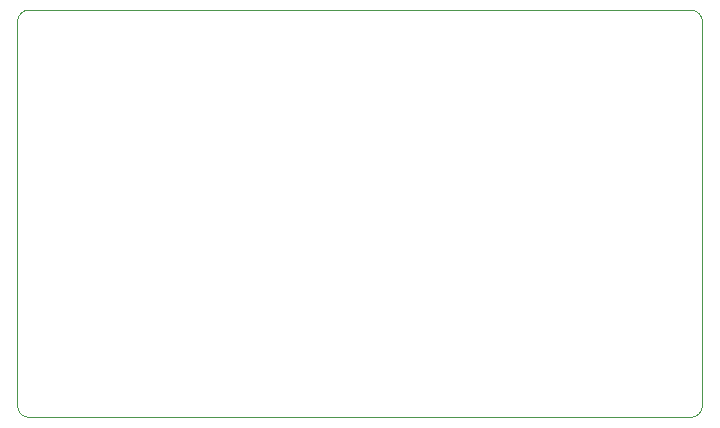
<source format=gbr>
%TF.GenerationSoftware,KiCad,Pcbnew,8.0.6*%
%TF.CreationDate,2024-11-26T20:51:27-05:00*%
%TF.ProjectId,pb_mobo_final,70625f6d-6f62-46f5-9f66-696e616c2e6b,rev?*%
%TF.SameCoordinates,Original*%
%TF.FileFunction,Profile,NP*%
%FSLAX46Y46*%
G04 Gerber Fmt 4.6, Leading zero omitted, Abs format (unit mm)*
G04 Created by KiCad (PCBNEW 8.0.6) date 2024-11-26 20:51:27*
%MOMM*%
%LPD*%
G01*
G04 APERTURE LIST*
%TA.AperFunction,Profile*%
%ADD10C,0.050000*%
%TD*%
G04 APERTURE END LIST*
D10*
X156000000Y-100500000D02*
G75*
G02*
X155000000Y-99500000I0J1000000D01*
G01*
X155000000Y-67000000D02*
G75*
G02*
X156000000Y-66000000I1000000J0D01*
G01*
X212000000Y-66000000D02*
G75*
G02*
X213000000Y-67000000I0J-1000000D01*
G01*
X213000000Y-99500000D02*
G75*
G02*
X212000000Y-100500000I-1000000J0D01*
G01*
X155000000Y-99500000D02*
X155000000Y-67000000D01*
X212000000Y-100500000D02*
X156000000Y-100500000D01*
X213000000Y-67000000D02*
X213000000Y-99500000D01*
X156000000Y-66000000D02*
X212000000Y-66000000D01*
M02*

</source>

....

When you write out the material above, keep every line exact and drop each picture.

<source format=gbr>
%TF.GenerationSoftware,KiCad,Pcbnew,8.0.6*%
%TF.CreationDate,2024-11-26T20:51:27-05:00*%
%TF.ProjectId,pb_mobo_final,70625f6d-6f62-46f5-9f66-696e616c2e6b,rev?*%
%TF.SameCoordinates,Original*%
%TF.FileFunction,Profile,NP*%
%FSLAX46Y46*%
G04 Gerber Fmt 4.6, Leading zero omitted, Abs format (unit mm)*
G04 Created by KiCad (PCBNEW 8.0.6) date 2024-11-26 20:51:27*
%MOMM*%
%LPD*%
G01*
G04 APERTURE LIST*
%TA.AperFunction,Profile*%
%ADD10C,0.050000*%
%TD*%
G04 APERTURE END LIST*
D10*
X156000000Y-100500000D02*
G75*
G02*
X155000000Y-99500000I0J1000000D01*
G01*
X155000000Y-67000000D02*
G75*
G02*
X156000000Y-66000000I1000000J0D01*
G01*
X212000000Y-66000000D02*
G75*
G02*
X213000000Y-67000000I0J-1000000D01*
G01*
X213000000Y-99500000D02*
G75*
G02*
X212000000Y-100500000I-1000000J0D01*
G01*
X155000000Y-99500000D02*
X155000000Y-67000000D01*
X212000000Y-100500000D02*
X156000000Y-100500000D01*
X213000000Y-67000000D02*
X213000000Y-99500000D01*
X156000000Y-66000000D02*
X212000000Y-66000000D01*
M02*

</source>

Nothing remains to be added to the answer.